*DATA FOR PROCESSING*

[Start of section]

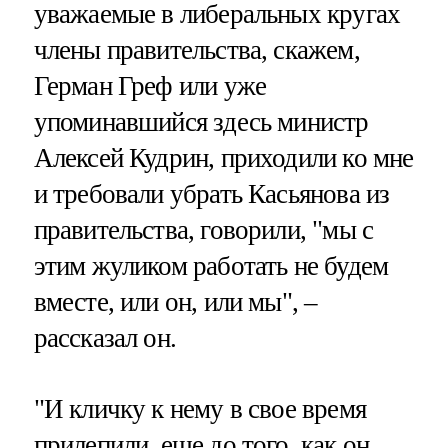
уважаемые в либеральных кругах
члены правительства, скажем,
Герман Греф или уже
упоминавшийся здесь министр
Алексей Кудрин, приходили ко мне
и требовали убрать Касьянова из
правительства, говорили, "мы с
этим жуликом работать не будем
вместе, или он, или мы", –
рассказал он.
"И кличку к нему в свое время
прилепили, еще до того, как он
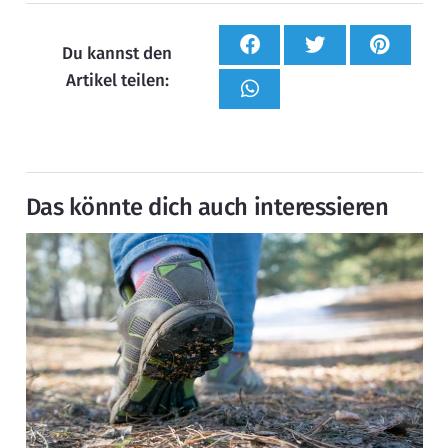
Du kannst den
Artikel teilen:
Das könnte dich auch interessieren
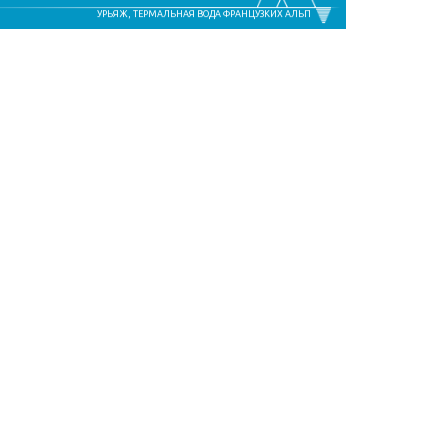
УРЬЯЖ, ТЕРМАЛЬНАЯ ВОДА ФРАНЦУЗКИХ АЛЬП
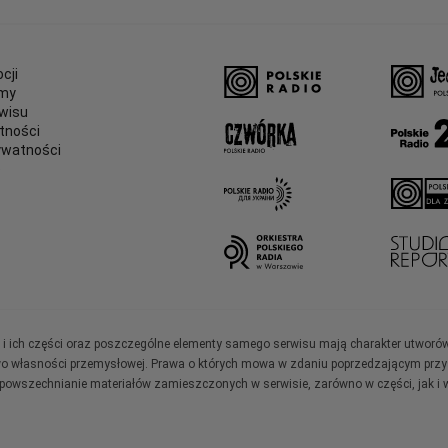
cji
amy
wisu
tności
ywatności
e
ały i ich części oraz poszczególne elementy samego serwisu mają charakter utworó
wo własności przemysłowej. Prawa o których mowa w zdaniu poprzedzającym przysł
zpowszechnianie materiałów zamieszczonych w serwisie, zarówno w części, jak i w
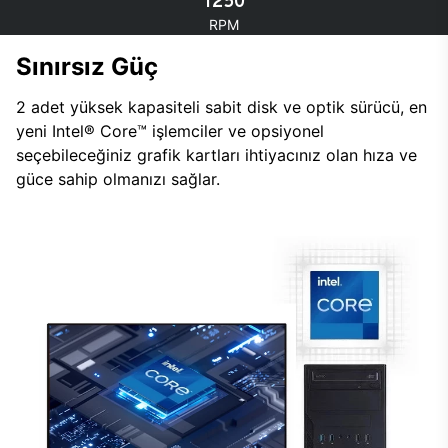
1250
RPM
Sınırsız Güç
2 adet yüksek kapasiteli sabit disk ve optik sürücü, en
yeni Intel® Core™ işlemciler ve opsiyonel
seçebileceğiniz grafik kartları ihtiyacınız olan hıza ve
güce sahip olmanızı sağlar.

[End of section]

*WHAT THE TASK REQUIRES*
Please copy all the lines above exactly, leaving the pictures out of your answer.

*OUTPUT*
уважаемые в либеральных кругах
члены правительства, скажем,
Герман Греф или уже
упоминавшийся здесь министр
Алексей Кудрин, приходили ко мне
и требовали убрать Касьянова из
правительства, говорили, "мы с
этим жуликом работать не будем
вместе, или он, или мы", –
рассказал он.
"И кличку к нему в свое время
прилепили, еще до того, как он
Du kannst den
Artikel teilen:
Das könnte dich auch interessieren
УРЬЯЖ, ТЕРМАЛЬНАЯ ВОДА ФРАНЦУЗКИХ АЛЬП
cji
amy
wisu
tności
ywatności
e
ały i ich części oraz poszczególne elementy samego serwisu mają charakter utworó
wo własności przemysłowej. Prawa o których mowa w zdaniu poprzedzającym przysł
zpowszechnianie materiałów zamieszczonych w serwisie, zarówno w części, jak i w
1250
RPM
Sınırsız Güç
2 adet yüksek kapasiteli sabit disk ve optik sürücü, en
yeni Intel® Core™ işlemciler ve opsiyonel
seçebileceğiniz grafik kartları ihtiyacınız olan hıza ve
güce sahip olmanızı sağlar.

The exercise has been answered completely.